Brian turned around to catch Eddie smiling, a napkin sticking out of his nose from a nosebleed he’d gotten about a quarter mile from the house.
Brian laughed despite himself. You had to hand it to the kid. He just kept at it 24-7. Jabbering, doing funny voices, making fun of things-himself, mostly-like some clown or court jester or something. A fool , Brian thought. That’s what he is. My brother Eddie, the fool. And he meant it in the best way possible.
“Quick question,” Ricky said from behind Eddie. “Why are we wandering the earth like a band of postapocalyptic nomads again? I hate to say this, big bro, but this Bataan death trek is quickly starting to teeter into the suck category.”
“You can go back any time you want, wimp,” Brian said angrily. “That goes for you, too, Eddie. I never asked you to follow me around. I couldn’t care less what you guys do.”
“Pardon me, but wasn’t it you who woke us up at the crack of dawn, Brian?” Ricky said. “I distinctly remember someone who looked a heck of a lot like you saying, ‘Get up, you idiot. It’s time to go.’ ”
“It’s OK,” Brian heard Eddie say to Ricky. “Brian’s just having one of his Brian moments. In other words, our big brother is going completely nuts.”

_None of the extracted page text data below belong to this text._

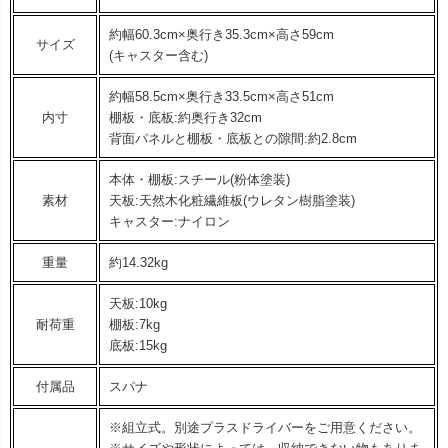
約幅60.3cm×奥行き35.3cm×高さ59cm
サイズ
(キャスター含む)
約幅58.5cm×奥行き33.5cm×高さ51cm
内寸
棚板・底板:約奥行き32cm
背面パネルと棚板・底板との隙間:約2.8cm
本体・棚板:スチール(粉体塗装)
素材
天板:天然木化粧繊維板(ウレタン樹脂塗装)
キャスター:ナイロン
重量
約14.32kg
天板:10kg
耐荷重
棚板:7kg
底板:15kg
付属品
スパナ
※組立式。別途プラスドライバーをご用意ください。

You can say that again , Brian thought as he trudged across the not-so-fruited California plain. What fifteen-year-old wouldn’t go nuts being exiled out here in the desert, like someone from the Bible?
And, just like a nut, he had woken that morning inspired to accomplish an important mission. He was going to walk until he found the river that Mr. Cody had driven them to a few weeks before. Not for any real reason. Because it’s there , Brian thought as he paced over the seemingly endless plain of dry land.
He thought he knew the general direction, but they were three hours into the hike, with no water anywhere. Has to be around here somewhere , he thought, sheepishly squinting up at the sky.